Вожак снова пыхнул люлькой и коротко переглянулся с калмыком. Тот зашел за спину Самойлову и, поигрывая ножом, казалось, только ждал удобного случая. От Ивана не ускользнуло ни одно движение хитрого поляка, но он по-прежнему делал вид, что ничего не замечает. Самойлов неспешно оглядел привязанных пленников и развалины монастыря.
– Я смотрю, вы место-то не случайно выбрали, грехи замаливать, – кивнул Иван на церковь.
Главарь оглянулся на храм, потом, бросив словно нечаянный взгляд на калмыка, согласился с гостем:
– Да, место не случайное. Богоугодное!
Именно на этом слове, сказанном столь многозначительно, калмык и сделал свой бросок. Да не на того напал! Бывалый охотник Самойлов, не вставая, лишь отпрянул в сторону и подставил калмыку ногу. Тот перелетел через нее и замер со звериным оскалом на хитрой морде. А что ему еще оставалось? Наш герой приставил к разбойничьему горлу нож и как ни в чем не бывало спросил:
– Ну, а ты какому богу молишься? На гостя сзади-то нападать негоже!
Главарь довольно пыхнул своей люлькой – он оценил ловкость незваного гостя.
– Прыток ты, братец! – Поляк неспешно поднялся. – Ну пойдем потолкуем, – бросил он на ходу Самойлову. – Яцура, оставь нас! – приказал он калмыку, со звериной преданностью бросившемуся за хозяином.

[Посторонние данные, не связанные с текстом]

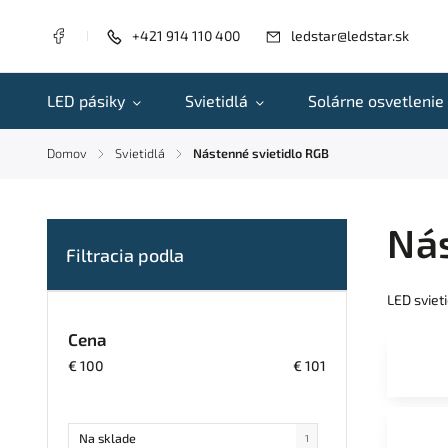
+421 914 110 400
ledstar@ledstar.sk
LED pásiky
Svietidlá
Solárne osvetlenie
Domov
Svietidlá
Nástenné svietidlo RGB
/
/
Nás
LED sviet
Cena
€
100
€
101
Na sklade
1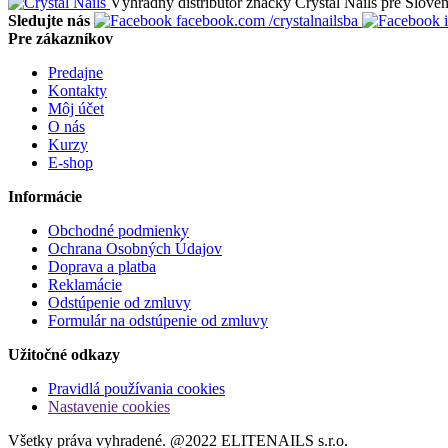
Výhradný distribútor značky Crystal Nails pre Slovens
Sledujte nás
facebook.com
/crystalnailsba
i
Pre zákazníkov
Predajne
Kontakty
Môj účet
O nás
Kurzy
E-shop
Informácie
Obchodné podmienky
Ochrana Osobných Údajov
Doprava a platba
Reklamácie
Odstúpenie od zmluvy
Formulár na odstúpenie od zmluvy
Užitočné odkazy
Pravidlá používania cookies
Nastavenie cookies
Všetky práva vyhradené. @2022 ELITENAILS s.r.o.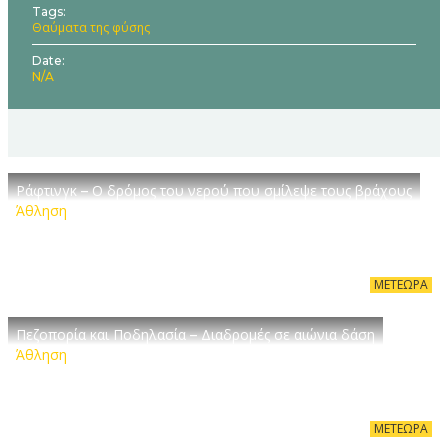
Tags
Θαύματα της φύσης
Date
N/A
Ράφτινγκ – Ο δρόμος του νερού που σμίλεψε τους βράχους
Άθληση
ΜΕΤΈΩΡΑ
Πεζοπορία και Ποδηλασία – Διαδρομές σε αιώνια δάση
Άθληση
ΜΕΤΈΩΡΑ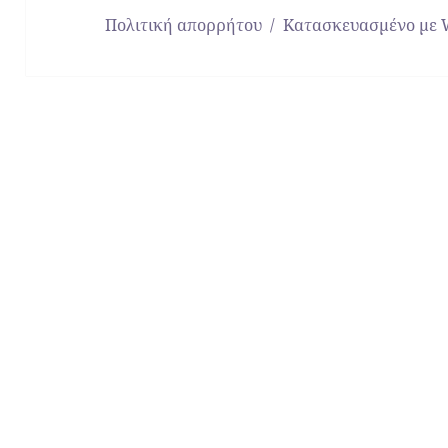
Πολιτική απορρήτου
Κατασκευασμένο με 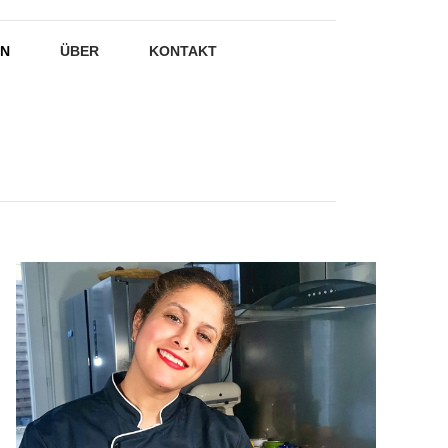
EN
ÜBER
KONTAKT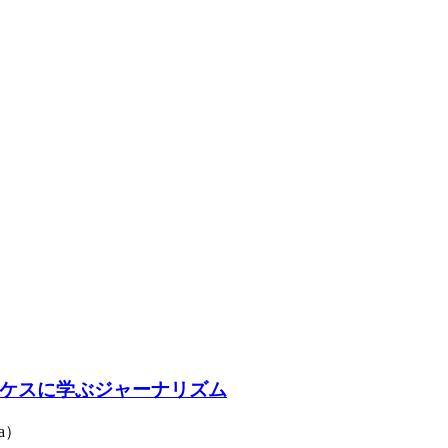
ケスに学ぶジャーナリズム
a）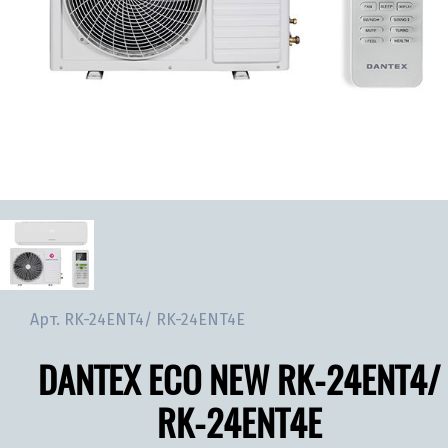
Арт.
RK-24ENT4/ RK-24ENT4E
DANTEX ECO NEW RK-24ENT4/
RK-24ENT4E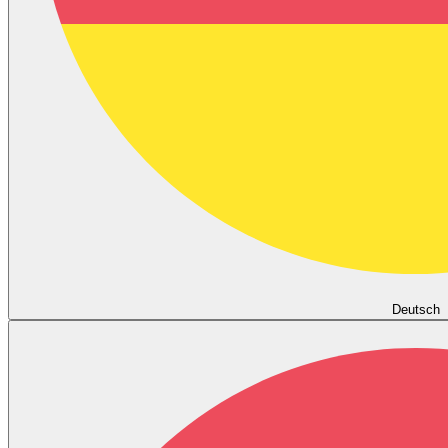
Deutsch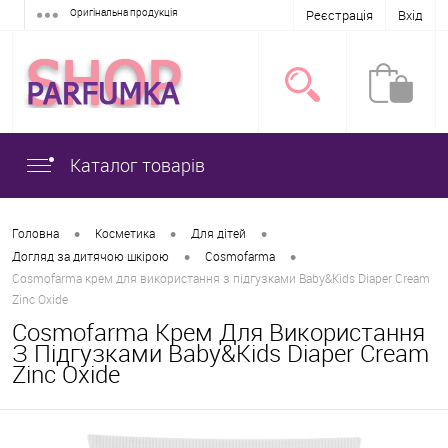
Оригінальна продукція
Реєстрація
Вхід
Каталог товарів
•
•
•
Головна
Косметика
Для дітей
•
•
Догляд за дитячою шкірою
Cosmofarma
Cosmofarma крем для використання з підгузками Baby&Kids Diaper Cream
Zinc Oxide
Cosmofarma Крем Для Використання
З Підгузками Baby&Kids Diaper Cream
Zinc Oxide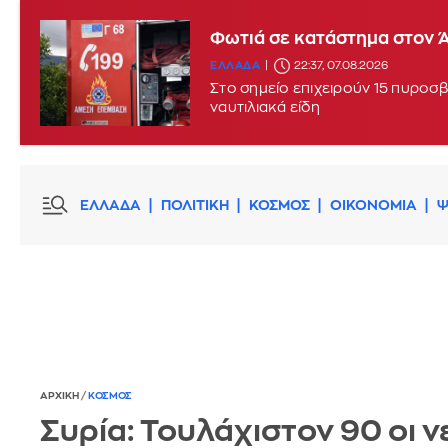
Φωτιά σε κατάστημα στον 
ΕΛΛΑΔΑ
22:37, 07.08.2026
Στο σημείο επιχειρούν 15 πυροσβ
ναυτιλιακά είδη
ΕΛΛΑΔΑ
ΠΟΛΙΤΙΚΗ
ΚΟΣΜΟΣ
ΟΙΚΟΝΟΜΙΑ
Ψ
ΑΡΧΙΚΗ
/
ΚΟΣΜΟΣ
Συρία: Τουλάχιστον 90 οι ν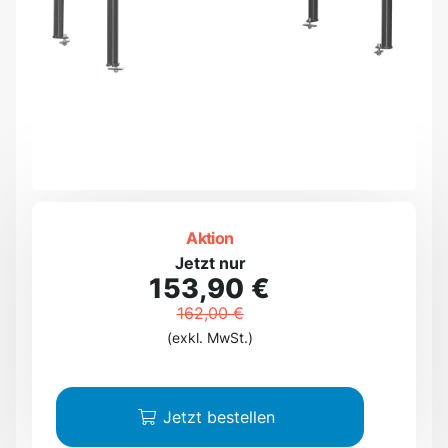
Aktion
Jetzt nur
153,90 €
162,00 €
(exkl. MwSt.)
Jetzt bestellen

Конечно, драгуны не могли ничего слышать, но труба, оставленная командиром, позволяла лицезреть всю сцену до мелочей. Лишь сумерки, скрывшие удаляющихся от костра собеседников, не позволили Маслову и Вожжову наблюдать картину событий дальше. Маслов отнял от глаз трубу.

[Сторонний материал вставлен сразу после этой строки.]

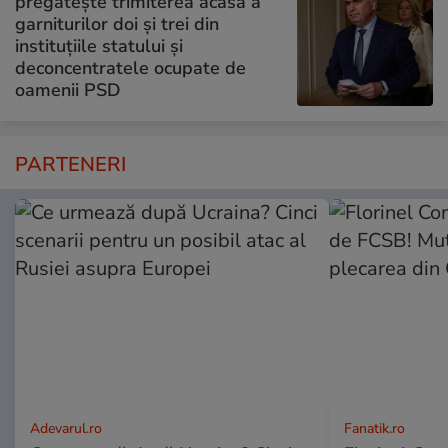
pregătește trimiterea acasă a
garniturilor doi și trei din
instituțiile statului și
deconcentratele ocupate de
oamenii PSD
PARTENERI
Adevarul.ro
Fanatik.ro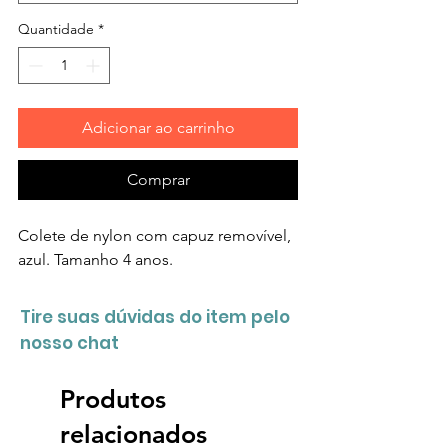
Quantidade
*
Adicionar ao carrinho
Comprar
Colete de nylon com capuz removível,
azul. Tamanho 4 anos.
Tire suas dúvidas do item pelo
nosso chat
Produtos
relacionados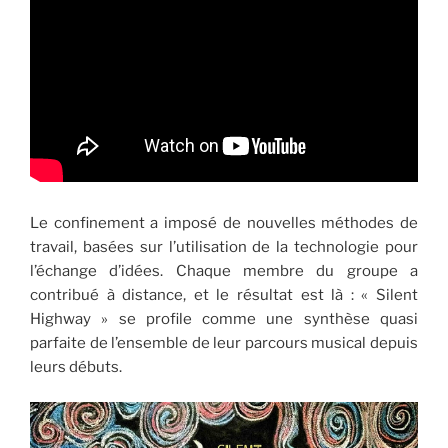
Le confinement a imposé de nouvelles méthodes de
travail, basées sur l’utilisation de la technologie pour
l’échange d’idées. Chaque membre du groupe a
contribué à distance, et le résultat est là : « Silent
Highway » se profile comme une synthèse quasi
parfaite de l’ensemble de leur parcours musical depuis
leurs débuts.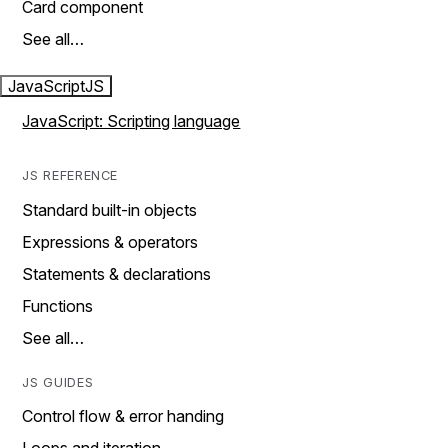
Card component
See all…
JavaScript
JS
JavaScript: Scripting language
JS REFERENCE
Standard built-in objects
Expressions & operators
Statements & declarations
Functions
See all…
JS GUIDES
Control flow & error handing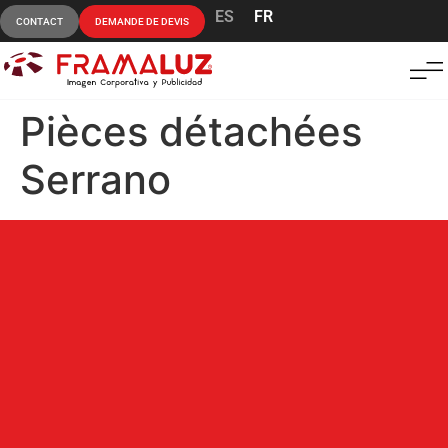
ES
FR
CONTACT
DEMANDE DE DEVIS
Pièces détachées
Serrano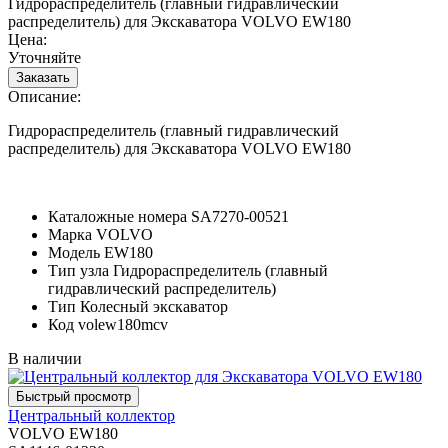
Гидрораспределитель (главный гидравлический
распределитель) для Экскаватора VOLVO EW180
Цена:
Уточняйте
Описание:
Гидрораспределитель (главный гидравлический
распределитель) для Экскаватора VOLVO EW180
Каталожные номера
SA7270-00521
Марка
VOLVO
Модель
EW180
Тип узла
Гидрораспределитель (главный
гидравлический распределитель)
Тип
Колесный экскаватор
Код
volew180mcv
В наличии
Центральный коллектор
VOLVO EW180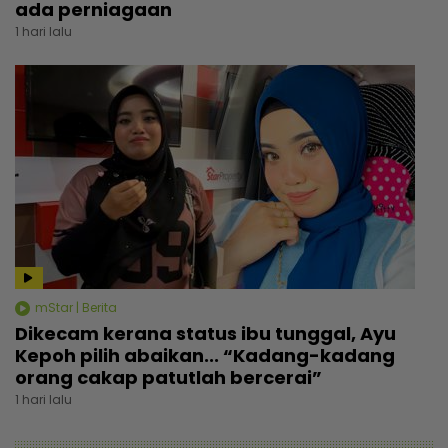
ada perniagaan
1 hari lalu
mStar | Berita
Dikecam kerana status ibu tunggal, Ayu
Kepoh pilih abaikan... “Kadang-kadang
orang cakap patutlah bercerai”
1 hari lalu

– Вроде обошлось, – произнес он, не оборачиваясь. – Везучий наш Ванька – слов нет!
– В чем везучий-то? – усмехнулся Вожжов.
– Вот мы с тобой комаров кормим в лесу на холоде, а он – в тепле, у огня.
– А-а-а! – махнул рукой с досады Вожжов. – Не хотел бы я с ним местами поменяться. Лучше на холоде, да живому, чем у черта на сковородке.
– Трусоват ты, брат, – сделав это заключение, Маслов вновь стал смотреть в трубу, пытаясь выхватить из сумерек знакомый силуэт в плаще, благо, что полная луна заняла свое законное место.
Тем временем Иван вместе с главарем подошел к пленникам, сидящим спина к спине.
– Ты хоть знаешь, кого на свою голову схватил? – спросил Иван, оглядывая французов.
– Кого?
– А того, что завтра два полка весь лес прочешут и тебя, дурака, с твоим войском на первой же березе и вздернут. Рядком.
– Ой ли? – загоготал разбойник, и банда отозвалась дружным смехом, словно эхо в горах.
«Вымуштрованы как у него бандиты!» – мелькнуло в голове у Ивана, а до слуха донеслось:
– Что-то не верю я, что за двух вшивых иноземцев гвардия в лес по грибы пойдет.
– Мил человек, тебе, чтоб поверить, ждать до полудня осталось. А уж потом не обессудь! Да и на что они тебе?
– Думаю выкуп просить.
– Выкуп? Ха, – крякнул Самойлов. – Только кого пошлешь за выкупом-то? С тобой и с косоглазым твоим разговор короткий будет – за ребро и на крюк!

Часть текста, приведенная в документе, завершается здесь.